As a naturally quick speaker who can become unintelligible when agitated, maybe I’m not well positioned to complain when others leave me in their verbal dust.
To that, I simply respond, “DoasIsaynotasIdo.”
“Say what?” you ask. Sorry, shall I say again?
Isabel
Been the same place. Check answering machine. Long message, at the end of which is a phone number for me to call back. All I get are the first two digits. Have to listen to the entire message twice to get the phone number.
I’m tempted to phone and give them a rapid fire answer!
Sry,2bztlkjstnow. Plzcllmebcknunhr.
From the opposite direction, it reminds me of the man who wrote a letter to his grandmother and began by saying, “Granny, I’m writing this slowly because I know you have difficulty reading fast.”
Cheers, Isabel
Tom
Tom – Yes, speed is the curse of the age. As for the written as opposed to spoken word, my speediness manifests itself in not reading carefully enough. I’ve learned to use lots of headings and visual breaks, even in emails, to facilitate communication.

-- Stored data --
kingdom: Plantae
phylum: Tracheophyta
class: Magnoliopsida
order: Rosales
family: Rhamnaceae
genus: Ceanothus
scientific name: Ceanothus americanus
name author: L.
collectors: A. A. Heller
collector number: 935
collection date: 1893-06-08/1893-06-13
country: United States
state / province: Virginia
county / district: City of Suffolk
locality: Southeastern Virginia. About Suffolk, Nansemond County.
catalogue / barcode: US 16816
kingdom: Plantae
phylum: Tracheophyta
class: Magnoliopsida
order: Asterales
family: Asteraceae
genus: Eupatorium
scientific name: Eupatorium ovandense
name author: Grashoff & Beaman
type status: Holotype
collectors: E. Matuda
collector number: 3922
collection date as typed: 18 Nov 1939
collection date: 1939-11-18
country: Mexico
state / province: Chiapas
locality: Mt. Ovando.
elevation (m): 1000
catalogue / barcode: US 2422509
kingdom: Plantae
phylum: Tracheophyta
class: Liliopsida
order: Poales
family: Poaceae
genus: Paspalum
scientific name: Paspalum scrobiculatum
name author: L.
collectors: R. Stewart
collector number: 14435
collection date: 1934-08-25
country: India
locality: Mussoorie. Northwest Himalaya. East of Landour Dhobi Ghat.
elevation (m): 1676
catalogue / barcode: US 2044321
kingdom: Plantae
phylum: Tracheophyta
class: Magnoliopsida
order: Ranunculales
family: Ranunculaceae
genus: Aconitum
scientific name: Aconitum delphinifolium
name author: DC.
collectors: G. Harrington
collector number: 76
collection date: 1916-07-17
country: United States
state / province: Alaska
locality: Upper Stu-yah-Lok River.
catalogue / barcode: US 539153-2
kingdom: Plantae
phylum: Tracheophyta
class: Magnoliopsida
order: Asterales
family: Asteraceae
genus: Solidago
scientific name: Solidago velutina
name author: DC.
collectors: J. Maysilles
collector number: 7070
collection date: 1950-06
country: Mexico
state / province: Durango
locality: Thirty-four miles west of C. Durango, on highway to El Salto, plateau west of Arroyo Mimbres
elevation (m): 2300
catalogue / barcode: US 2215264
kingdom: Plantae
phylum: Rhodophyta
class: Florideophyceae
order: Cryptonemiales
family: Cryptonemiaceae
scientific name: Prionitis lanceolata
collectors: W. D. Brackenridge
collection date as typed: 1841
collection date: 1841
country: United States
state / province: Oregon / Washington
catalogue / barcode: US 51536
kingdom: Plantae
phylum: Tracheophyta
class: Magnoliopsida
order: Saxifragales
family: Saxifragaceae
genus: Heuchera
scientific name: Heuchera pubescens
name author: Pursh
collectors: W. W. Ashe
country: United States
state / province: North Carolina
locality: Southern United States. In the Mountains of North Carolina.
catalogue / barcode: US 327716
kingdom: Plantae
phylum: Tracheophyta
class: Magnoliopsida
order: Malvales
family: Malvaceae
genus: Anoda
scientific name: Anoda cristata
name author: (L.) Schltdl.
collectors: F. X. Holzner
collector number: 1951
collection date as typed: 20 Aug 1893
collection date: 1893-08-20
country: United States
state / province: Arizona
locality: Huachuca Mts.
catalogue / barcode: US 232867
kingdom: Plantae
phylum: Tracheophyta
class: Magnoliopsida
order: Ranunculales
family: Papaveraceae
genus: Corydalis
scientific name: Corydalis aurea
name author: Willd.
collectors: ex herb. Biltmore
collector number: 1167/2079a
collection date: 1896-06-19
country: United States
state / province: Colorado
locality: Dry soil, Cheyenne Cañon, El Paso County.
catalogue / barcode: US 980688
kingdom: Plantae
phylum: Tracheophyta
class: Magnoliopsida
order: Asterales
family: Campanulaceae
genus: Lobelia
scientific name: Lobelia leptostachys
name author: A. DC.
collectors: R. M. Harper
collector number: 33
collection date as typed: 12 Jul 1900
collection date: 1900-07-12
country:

-- APPLY WHAT YOU READ --
1) In the discussion of fast talking, how many digits of the callback phone number does the commenter catch on the first listen to the answering machine message?
2) Extract the stretch of the discussion of fast talking from "As a naturally" through "Sry,2bztlkjstnow. Plzcllmebcknunhr.".
3) Write what comes next in the discussion of fast talking, starting after its final sentence.

-- ANSWERS TO THE TASKS --
1) Only the first two digits.

2)
As a naturally quick speaker who can become unintelligible when agitated, maybe I’m not well positioned to complain when others leave me in their verbal dust.
To that, I simply respond, “DoasIsaynotasIdo.”
“Say what?” you ask. Sorry, shall I say again?
Isabel
Been the same place. Check answering machine. Long message, at the end of which is a phone number for me to call back. All I get are the first two digits. Have to listen to the entire message twice to get the phone number.
I’m tempted to phone and give them a rapid fire answer!
Sry,2bztlkjstnow. Plzcllmebcknunhr.

3)
Our grandson has a learning disability (a child psych says it’s the most severe she has seen); at ten he still can’t read. So he has never seen that there is a space between words, and of course in speech there often isn’t a space between words. I recall having to drill him in learning his street address, in case he ever got lost: three…one…four…zero….Crosby…Road. Not “thrunffzeerkrosbro”
Jim T
Jim T – Imagine trying to separate our stream of speech into words. I guess all children have that challenge. Reading would seem simple after that – translating our language knowledge into visual, from aural. And yet almost all kids learn to speak, and many have trouble with reading.
Hello Isabel
This is Sid.
Roger out!
Sid – Huh? 🙂
I read an interesting piece on Medium by a woman who was diagnosed with significant deafness when she was about 20. The hearing aid (she could not afford corrective devices for both ears, which she needed) was uncomfortable and she gave up wearing it after a few weeks’ trial. She recounts funny and sad incidents, especially touching as her hearing was deteriorating. After a few years, she made another attempt to get and wear another hearing aid, with a similar outcome. Still later, she read a book that informed her it may take up to two years for the brain to adjust to the altered sound input rendered by a hearing aid. She realized only then that she should have persevered when young. She did not recognize, as I did, that the types of thinking and behaviour she demonstrated in her social encounters went beyond verbal miscommunication to generalized sound deprivation to her brain — both hemispheres.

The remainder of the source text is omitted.